Frank Baranowski (links), Gelsenkirchens Oberbürgermeister und SGK-Landesvorsitzender, sowie Apostolos Tsalastras (rechts).

„Die zusätzlichen Entlastungen des Bundes, insbesondere für Infrastrukturmaßnahmen, sind zwar eine große Stütze. Wichtig ist es aber auch, dass die versprochenen Bundesmittel tatsächlich dort ankommen, wo der Bedarf nachweislich am größten ist – bei den finanzschwachen Kommunen.“ Damit nahm Apostolos Tsalastras Bezug auf die aktuelle Ankündigung der Bundesregierung, 3,5 Milliarden Euro für Infrastruktur- und Klimaschutzmaßnahmen bereitzustellen, um insbesondere Kommunen bei nötigen Investitionen zu fördern sowie die Bereitstellung weiterer 1,5 Milliarden Euro zur Entlastung ab 2017.
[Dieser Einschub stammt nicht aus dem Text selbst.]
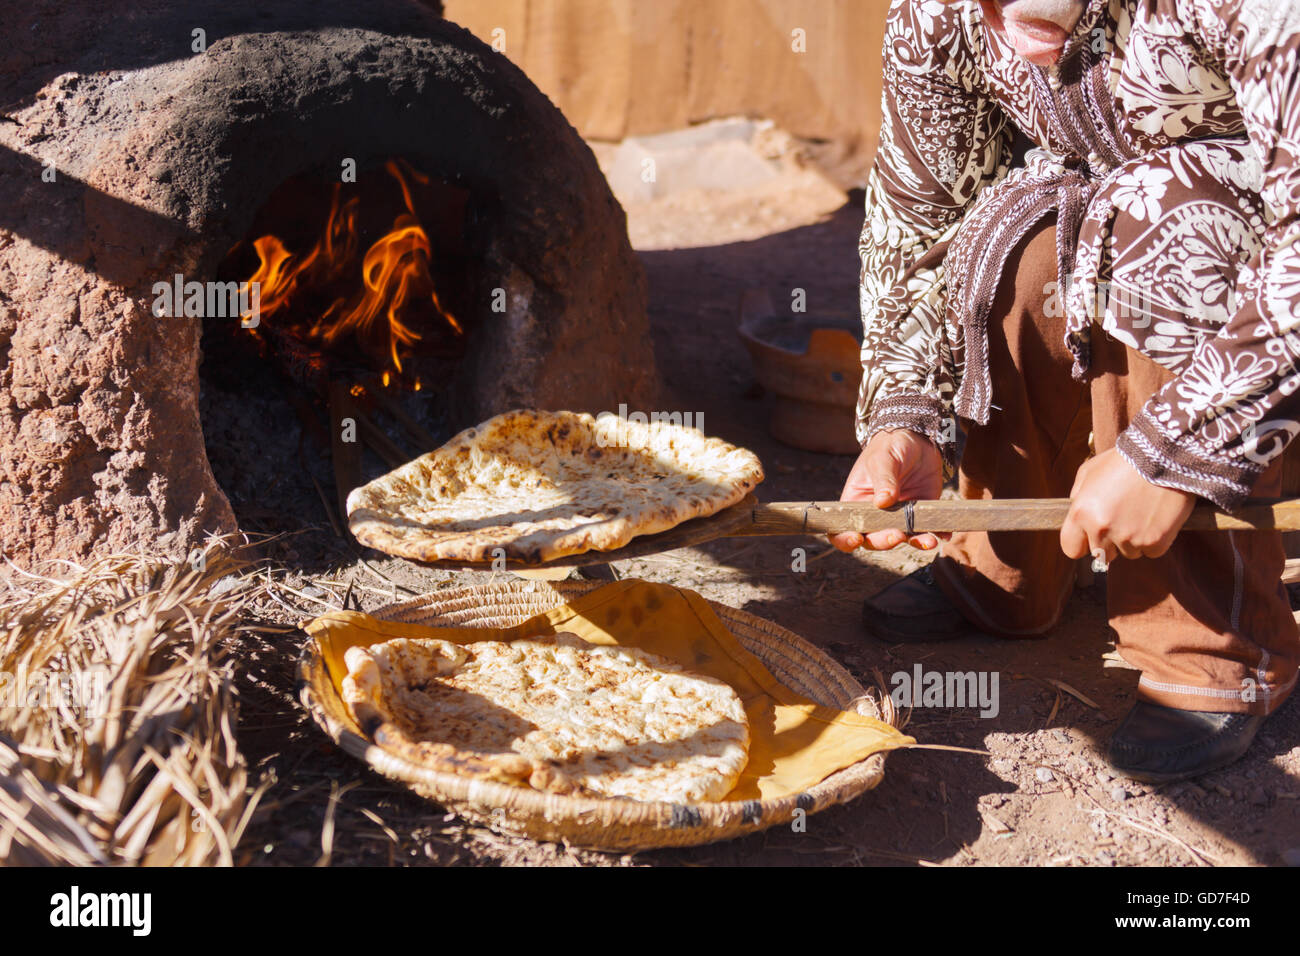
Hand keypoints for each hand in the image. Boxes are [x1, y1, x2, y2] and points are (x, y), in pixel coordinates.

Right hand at [829, 429, 944, 551]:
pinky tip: (943, 535)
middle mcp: (876, 515)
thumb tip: (882, 501)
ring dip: (914, 543)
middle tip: (897, 534)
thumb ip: (883, 479)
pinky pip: (927, 530)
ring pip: (903, 539)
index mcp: (856, 503)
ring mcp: (899, 517)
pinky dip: (936, 536)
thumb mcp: (882, 459)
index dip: (845, 539)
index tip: (856, 539)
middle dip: (884, 541)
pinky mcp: (921, 514)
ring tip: (928, 541)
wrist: (917, 440)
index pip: (842, 528)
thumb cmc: (890, 447)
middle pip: (874, 539)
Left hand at [1060, 448, 1195, 561]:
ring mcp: (1129, 538)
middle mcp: (1102, 530)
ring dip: (1132, 540)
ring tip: (1141, 512)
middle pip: (1100, 555)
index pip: (1072, 549)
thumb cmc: (1124, 461)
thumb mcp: (1089, 471)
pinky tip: (1156, 517)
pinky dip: (1154, 539)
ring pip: (1127, 553)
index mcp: (1081, 514)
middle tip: (1121, 519)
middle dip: (1108, 542)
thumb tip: (1076, 515)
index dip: (1081, 543)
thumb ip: (1078, 496)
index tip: (1089, 537)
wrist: (1164, 457)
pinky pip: (1151, 552)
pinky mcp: (1155, 542)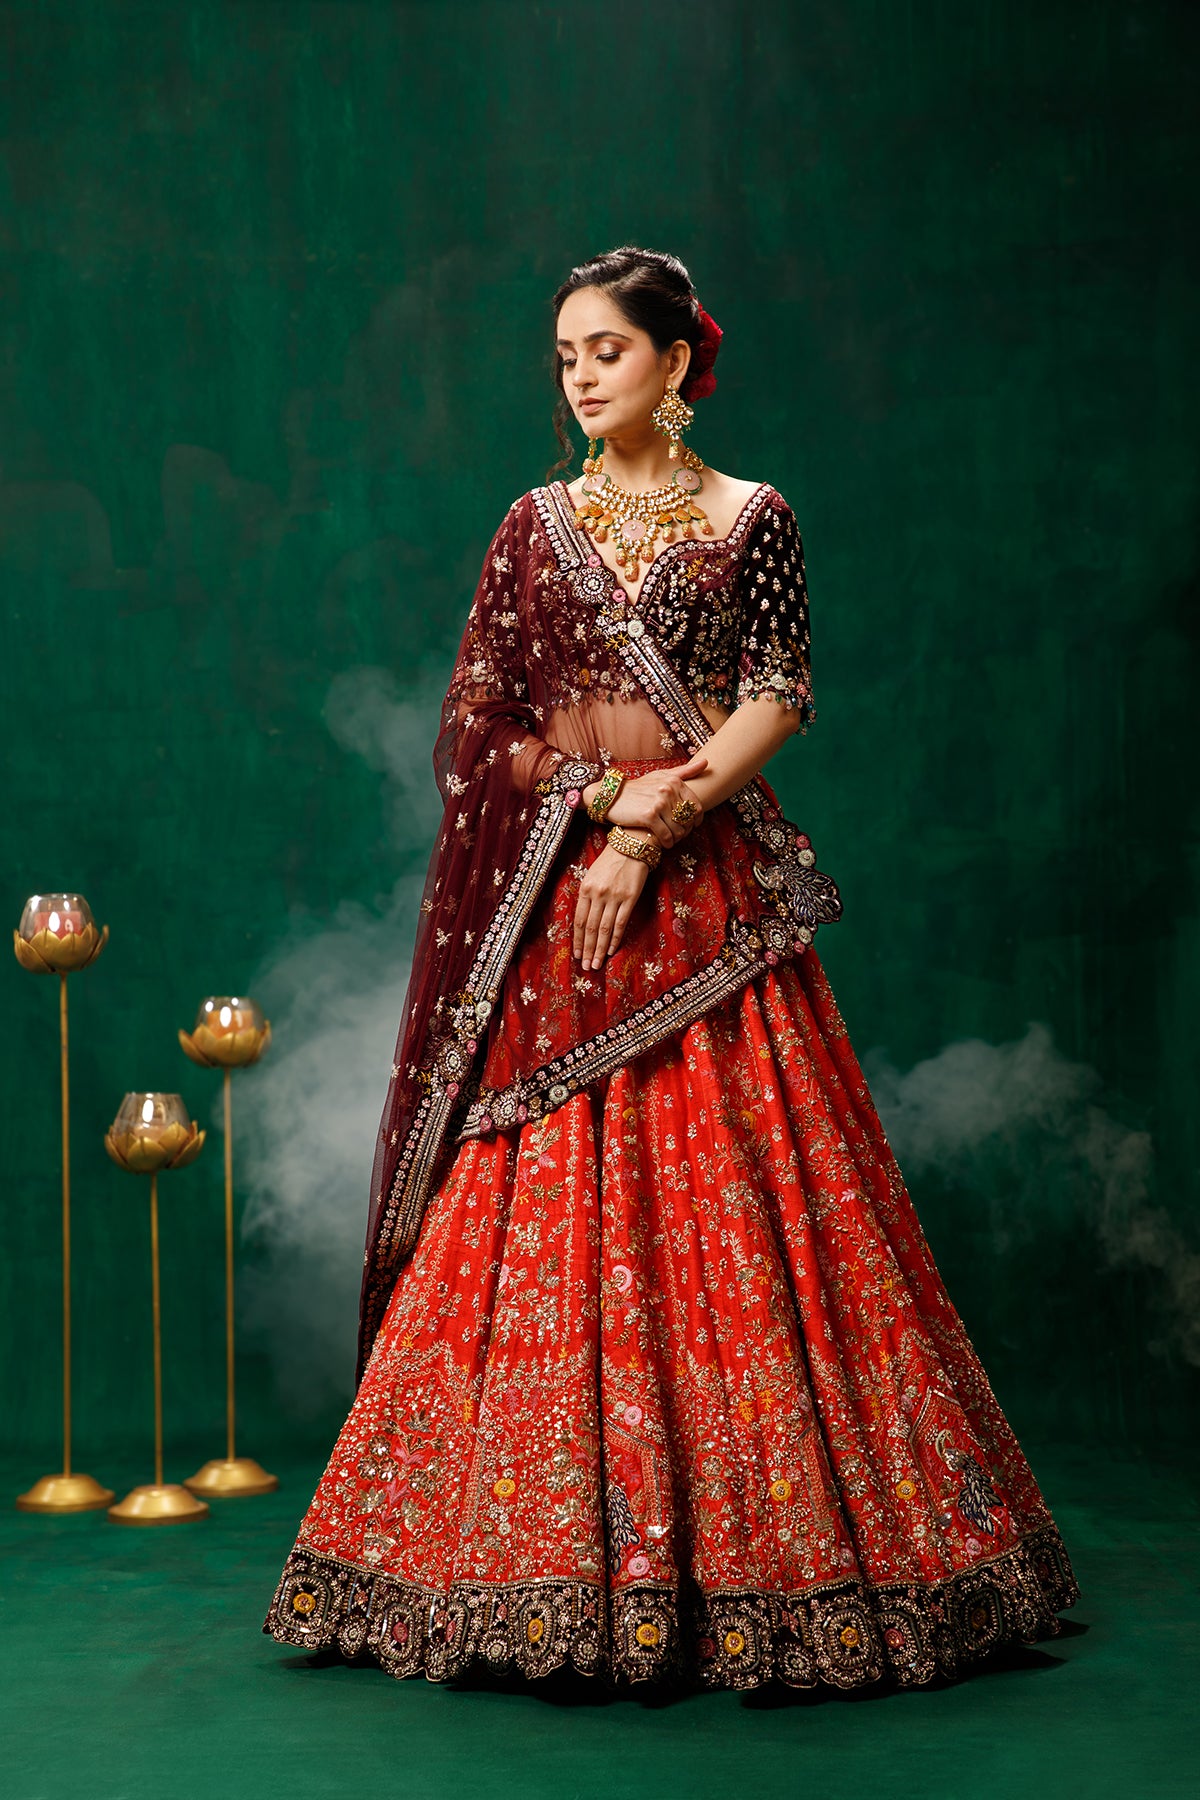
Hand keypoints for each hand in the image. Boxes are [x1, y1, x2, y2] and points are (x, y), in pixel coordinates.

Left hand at [572, 842, 649, 969]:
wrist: (632, 846)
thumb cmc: (610, 861)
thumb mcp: (592, 875)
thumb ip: (587, 896)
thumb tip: (584, 921)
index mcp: (585, 889)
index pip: (578, 920)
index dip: (577, 940)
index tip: (577, 955)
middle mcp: (597, 894)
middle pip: (590, 928)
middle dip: (587, 949)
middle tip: (586, 967)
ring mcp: (614, 897)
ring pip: (604, 929)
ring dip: (599, 949)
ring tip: (596, 964)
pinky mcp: (629, 898)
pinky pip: (620, 923)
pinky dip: (615, 938)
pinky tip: (611, 950)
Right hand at [600, 754, 707, 846]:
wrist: (612, 797)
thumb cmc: (639, 788)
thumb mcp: (660, 775)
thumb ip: (684, 771)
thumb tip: (706, 762)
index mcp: (674, 781)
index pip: (696, 806)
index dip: (695, 820)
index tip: (689, 826)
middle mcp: (668, 790)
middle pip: (688, 820)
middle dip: (685, 830)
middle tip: (678, 835)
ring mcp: (658, 803)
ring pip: (678, 829)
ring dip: (676, 839)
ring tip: (671, 840)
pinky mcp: (649, 816)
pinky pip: (666, 835)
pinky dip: (667, 843)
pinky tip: (664, 843)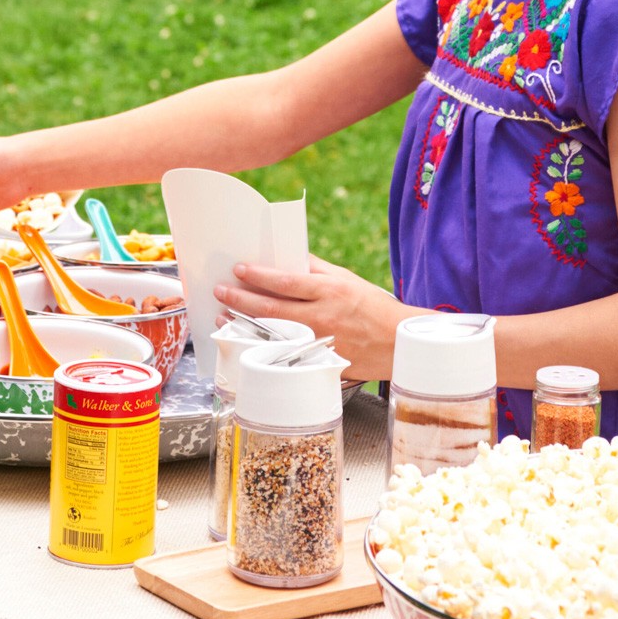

Auch die Neuordnung der Bund-Länder-Finanzbeziehungen muss nach Meinung der SPD-Kommunalen eine Unterstützung von finanzschwachen Kommunen mit sich bringen. „Die Mittel dürfen nicht mehr nur nach Himmelsrichtung verteilt werden, sondern nach Bedürftigkeit“, betonte Oberhausens Kämmerer.